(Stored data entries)
++++++++

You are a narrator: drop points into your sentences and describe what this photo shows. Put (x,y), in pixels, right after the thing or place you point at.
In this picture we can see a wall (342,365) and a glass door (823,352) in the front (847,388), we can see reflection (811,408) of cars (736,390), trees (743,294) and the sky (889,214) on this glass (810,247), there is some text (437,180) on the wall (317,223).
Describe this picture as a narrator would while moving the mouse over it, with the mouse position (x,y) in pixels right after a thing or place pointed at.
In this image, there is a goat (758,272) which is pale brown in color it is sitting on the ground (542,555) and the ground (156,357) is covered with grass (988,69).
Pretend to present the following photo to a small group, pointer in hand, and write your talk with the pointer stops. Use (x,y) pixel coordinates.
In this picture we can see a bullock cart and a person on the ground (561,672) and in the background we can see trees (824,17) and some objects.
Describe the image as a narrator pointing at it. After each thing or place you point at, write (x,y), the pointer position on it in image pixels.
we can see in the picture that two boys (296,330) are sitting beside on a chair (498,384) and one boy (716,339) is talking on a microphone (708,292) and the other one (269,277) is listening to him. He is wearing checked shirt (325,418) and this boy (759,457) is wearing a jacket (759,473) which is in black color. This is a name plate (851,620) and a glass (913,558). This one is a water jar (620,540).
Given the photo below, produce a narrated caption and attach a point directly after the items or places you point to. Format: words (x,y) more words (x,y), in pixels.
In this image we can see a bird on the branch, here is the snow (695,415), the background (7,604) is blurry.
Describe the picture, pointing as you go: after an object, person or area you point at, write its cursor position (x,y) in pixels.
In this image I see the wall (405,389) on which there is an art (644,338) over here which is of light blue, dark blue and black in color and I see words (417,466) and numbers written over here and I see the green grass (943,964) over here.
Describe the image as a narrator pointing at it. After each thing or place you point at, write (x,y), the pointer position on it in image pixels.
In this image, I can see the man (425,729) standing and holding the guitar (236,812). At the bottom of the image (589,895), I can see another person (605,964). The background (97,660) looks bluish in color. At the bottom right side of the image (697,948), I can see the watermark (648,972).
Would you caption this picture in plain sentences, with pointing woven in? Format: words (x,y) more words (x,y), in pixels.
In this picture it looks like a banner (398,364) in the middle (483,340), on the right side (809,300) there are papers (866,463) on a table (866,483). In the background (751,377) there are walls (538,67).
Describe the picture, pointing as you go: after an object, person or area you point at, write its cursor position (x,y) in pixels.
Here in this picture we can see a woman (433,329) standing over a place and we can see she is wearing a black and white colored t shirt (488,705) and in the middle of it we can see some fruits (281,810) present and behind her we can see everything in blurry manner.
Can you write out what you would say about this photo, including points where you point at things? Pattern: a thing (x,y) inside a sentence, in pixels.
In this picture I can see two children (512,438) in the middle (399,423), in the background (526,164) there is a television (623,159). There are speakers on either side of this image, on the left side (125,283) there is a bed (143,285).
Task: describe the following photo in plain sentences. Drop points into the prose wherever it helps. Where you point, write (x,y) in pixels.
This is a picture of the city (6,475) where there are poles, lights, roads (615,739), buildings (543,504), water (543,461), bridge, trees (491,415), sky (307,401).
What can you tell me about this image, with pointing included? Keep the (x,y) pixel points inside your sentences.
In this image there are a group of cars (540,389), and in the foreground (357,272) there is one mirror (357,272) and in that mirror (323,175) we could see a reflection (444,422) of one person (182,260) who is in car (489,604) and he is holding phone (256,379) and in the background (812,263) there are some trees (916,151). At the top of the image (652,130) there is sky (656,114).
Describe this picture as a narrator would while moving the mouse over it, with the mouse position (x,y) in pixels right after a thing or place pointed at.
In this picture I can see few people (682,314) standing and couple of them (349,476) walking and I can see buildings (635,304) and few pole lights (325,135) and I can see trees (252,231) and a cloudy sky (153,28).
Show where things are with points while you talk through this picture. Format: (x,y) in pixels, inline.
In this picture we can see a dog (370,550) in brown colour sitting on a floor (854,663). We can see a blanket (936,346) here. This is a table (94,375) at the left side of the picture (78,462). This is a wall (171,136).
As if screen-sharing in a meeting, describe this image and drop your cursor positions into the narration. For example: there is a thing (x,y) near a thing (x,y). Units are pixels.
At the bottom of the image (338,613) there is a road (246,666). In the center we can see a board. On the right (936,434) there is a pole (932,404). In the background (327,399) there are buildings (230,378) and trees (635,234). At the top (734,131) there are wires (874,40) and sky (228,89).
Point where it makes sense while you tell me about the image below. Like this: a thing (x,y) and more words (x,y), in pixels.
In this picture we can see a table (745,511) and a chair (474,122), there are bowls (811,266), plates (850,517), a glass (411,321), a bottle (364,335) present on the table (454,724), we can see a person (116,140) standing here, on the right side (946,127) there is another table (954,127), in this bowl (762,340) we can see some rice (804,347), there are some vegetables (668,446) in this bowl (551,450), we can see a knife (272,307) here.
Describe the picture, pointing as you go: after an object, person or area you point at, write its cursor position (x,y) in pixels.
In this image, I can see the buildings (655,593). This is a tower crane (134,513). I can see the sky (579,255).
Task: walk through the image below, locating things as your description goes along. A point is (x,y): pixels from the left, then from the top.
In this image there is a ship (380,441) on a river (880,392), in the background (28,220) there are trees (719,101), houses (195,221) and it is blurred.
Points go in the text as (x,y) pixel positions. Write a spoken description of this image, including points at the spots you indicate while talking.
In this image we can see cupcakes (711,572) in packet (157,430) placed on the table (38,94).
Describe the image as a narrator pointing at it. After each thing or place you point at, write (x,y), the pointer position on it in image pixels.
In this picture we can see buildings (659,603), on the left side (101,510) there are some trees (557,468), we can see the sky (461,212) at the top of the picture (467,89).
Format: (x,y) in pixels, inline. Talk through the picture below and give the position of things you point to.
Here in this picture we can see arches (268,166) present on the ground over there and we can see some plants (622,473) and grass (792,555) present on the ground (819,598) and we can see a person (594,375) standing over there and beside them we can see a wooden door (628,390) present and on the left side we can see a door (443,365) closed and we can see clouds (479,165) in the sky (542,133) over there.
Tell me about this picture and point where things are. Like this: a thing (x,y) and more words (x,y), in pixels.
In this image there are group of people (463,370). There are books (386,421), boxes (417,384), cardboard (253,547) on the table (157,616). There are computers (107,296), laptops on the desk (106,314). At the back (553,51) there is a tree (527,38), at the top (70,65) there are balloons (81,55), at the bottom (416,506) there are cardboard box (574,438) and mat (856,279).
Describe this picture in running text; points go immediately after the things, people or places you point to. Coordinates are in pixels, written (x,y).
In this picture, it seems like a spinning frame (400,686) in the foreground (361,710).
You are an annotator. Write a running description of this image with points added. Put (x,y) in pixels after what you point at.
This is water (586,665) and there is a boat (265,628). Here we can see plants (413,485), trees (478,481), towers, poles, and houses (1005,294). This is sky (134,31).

++++++++

About this task: Output the entries above word for word.

Answer section:
You are a narrator: drop points into your sentences and describe what this photo shows. Put (x,y), in pixels, right after the thing or place you point at.
In this picture we can see a wall (342,365) and a glass door (823,352) in the front (847,388), we can see reflection (811,408) of cars (736,390), trees (743,294) and the sky (889,214) on this glass (810,247), there is some text (437,180) on the wall (317,223).
Describe this picture as a narrator would while moving the mouse over it, with the mouse position (x,y) in pixels right after a thing or place pointed at.
In this image, there is a goat (758,272) which is pale brown in color it is sitting on the ground (542,555) and the ground (156,357) is covered with grass (988,69).
Pretend to present the following photo to a small group, pointer in hand, and write your talk with the pointer stops. Use (x,y) pixel coordinates.
In this picture we can see a bullock cart and a person on the ground (561,672) and in the background we can see trees (824,17) and some objects.
Describe the image as a narrator pointing at it. After each thing or place you point at, write (x,y), the pointer position on it in image pixels.
we can see in the picture that two boys (296,330) are sitting beside on a chair (498,384) and one boy (716,339) is talking on a microphone (708,292) and the other one (269,277) is listening to him. He is wearing checked shirt (325,418) and this boy (759,457) is wearing a jacket (759,473) which is in black color. This is a name plate (851,620) and a glass (913,558). This one is a water jar (620,540).
Given the photo below, produce a narrated caption and attach a point directly after the items or places you point to. Format: words (x,y) more words (x,y), in pixels.
In this image we can see a bird on the branch, here is the snow (695,415), the background (7,604) is blurry.
Describe the picture, pointing as you go: after an object, person or area you point at, write its cursor position (x,y) in pixels.
In this image I see the wall (405,389) on which there is an art (644,338) over here which is of light blue, dark blue and black in color and I see words (417,466) and numbers written over here and I see the green grass (943,964) over here.
Describe the image as a narrator pointing at it. After each thing or place you point at, write (x,y), the pointer position on it in image pixels.
In this image, I can see the man (425,729) standing and holding the guitar (236,812). At the bottom of the image (589,895), I can see another person (605,964). The background (97,660) looks bluish in color. At the bottom right side of the image (697,948), I can see the watermark (648,972).
Would you caption this picture in plain sentences, with pointing woven in? Format: words (x,y) more words (x,y), in pixels.
In this picture it looks like a banner (398,364) in the middle (483,340), on the right side (809,300) there are papers (866,463) on a table (866,483). In the background (751,377) there are walls (538,67).
Describe the picture, pointing as you go: after an object, person or area you point at, write its cursor position (x,y) in pixels.
Here in this picture we can see a woman (433,329) standing over a place and we can see she is wearing a black and white colored t shirt (488,705) and in the middle of it we can see some fruits (281,810) present and behind her we can see everything in blurry manner.
Can you write out what you would say about this photo, including points where you point at things? Pattern: a thing (x,y) inside a sentence, in pixels.
In this picture I can see two children (512,438) in the middle (399,423), in the background (526,164) there is a television (623,159). There are speakers on either side of this image, on the left side (125,283) there is a bed (143,285).
Task: describe the following photo in plain sentences. Drop points into the prose wherever it helps. Where you point, write (x,y) in pixels.
This is a picture of the city (6,475) where there are poles, lights, roads (615,739), buildings (543,504), water (543,461), bridge, trees (491,415), sky (307,401).
What can you tell me about this image, with pointing included? Keep the (x,y) pixel points inside your sentences.
In this image there are a group of cars (540,389), and in the foreground (357,272) there is one mirror (357,272) and in that mirror (323,175) we could see a reflection (444,422) of one person (182,260) who is in car (489,604) and he is holding phone (256,379) and in the background (812,263) there are some trees (916,151). At the top of the image (652,130) there is sky (656,114).
Describe this picture as a narrator would while moving the mouse over it, with the mouse position (x,y) in pixels right after a thing or place pointed at.
In this picture I can see few people (682,314) standing and couple of them (349,476) walking and I can see buildings (635,304) and few pole lights (325,135) and I can see trees (252,231) and a cloudy sky (153,28).
Show where things are with points while you talk through this picture. Format: (x,y) in pixels, inline.
In this picture we can see a dog (370,550) in brown colour sitting on a floor (854,663). We can see a blanket (936,346) here. This is a table (94,375) at the left side of the picture (78,462). This is a wall (171,136).
As if screen-sharing in a meeting, describe this image and drop your cursor positions into the narration. For example: there is a thing (x,y) near a thing (x,y). Units are pixels.
At the bottom of the image (338,613) there is a road (246,666). In the center we can see a board. On the right (936,434) there is a pole (932,404). In the background (327,399) there are buildings (230,378) and trees (635,234). At the top (734,131) there are wires (874,40) and sky (228,89).
Point where it makes sense while you tell me about the image below. Like this: a thing (x,y) and more words (x,y), in pixels.
In this picture we can see a table (745,511) and a chair (474,122), there are bowls (811,266), plates (850,517), a glass (411,321), a bottle (364,335) present on the table (454,724), we can see a person (116,140) standing here, on the right side (946,127) there is another table (954,127), in this bowl (762,340) we can see some rice (804,347), there are some vegetables (668,446) in this bowl (551,450), we can see a knife (272,307) here.
Describe the picture, pointing as you go: after an object, person or area you point at, write its cursor position (x,y) in pixels.
In this image, I can see the buildings (655,593). This is a tower crane (134,513). I can see the sky (579,255).
Task: walk through the image below, locating things as your description goes along. A point is (x,y): pixels from the left, then from the top.
In this image there is a ship (380,441) on a river (880,392), in the background (28,220) there are trees (719,101), houses (195,221) and it is blurred.
Points go in the text as (x,y) pixel positions. Write a spoken description of this image, including points at the spots you indicate while talking.
In this image we can see cupcakes (711,572) in packet (157,430) placed on the table (38,94).
Describe the image as a narrator pointing at it. After each thing or place you point at, write (x,y), the pointer position on it in image pixels.
In this picture we can see buildings (659,603), on the left side (101,510) there are some trees (557,468), we can see the sky (461,212) at the top of the picture (467,89).
Format: (x,y) in pixels, inline. Talk through the picture below and give the position of things you point to.
Here in this picture we can see arches (268,166) present on the ground over there and we can see some plants (622,473) and grass (792,555) present on the ground (819,598) and we can see a person (594,375) standing over there and beside them we can see a wooden door (628,390) present and on the left side we can see a door (443,365) closed and we can see clouds (479,165) in the sky (542,133) over there.
Tell me about this picture and point where things are. Like this: a thing (x,y) and more words (x,y), in pixels.
In this image there are group of people (463,370). There are books (386,421), boxes (417,384), cardboard (253,547) on the table (157,616). There are computers (107,296), laptops on the desk (106,314). At the back (553,51) there is a tree (527,38), at the top (70,65) there are balloons (81,55), at the bottom (416,506) there are cardboard box (574,438) and mat (856,279).
Describe this picture in running text; points go immediately after the things, people or places you point to. Coordinates are in pixels, written (x,y).
In this picture, it seems like a spinning frame (400,686) in the foreground (361,710).
You are an annotator. Write a running description of this image with points added. Put (x,y) in pixels after what you point at.
This is water (586,665) and there is a boat (265,628). Here we can see plants (413,485), trees (478,481), towers, poles, and houses (1005,294). This is sky (134,31).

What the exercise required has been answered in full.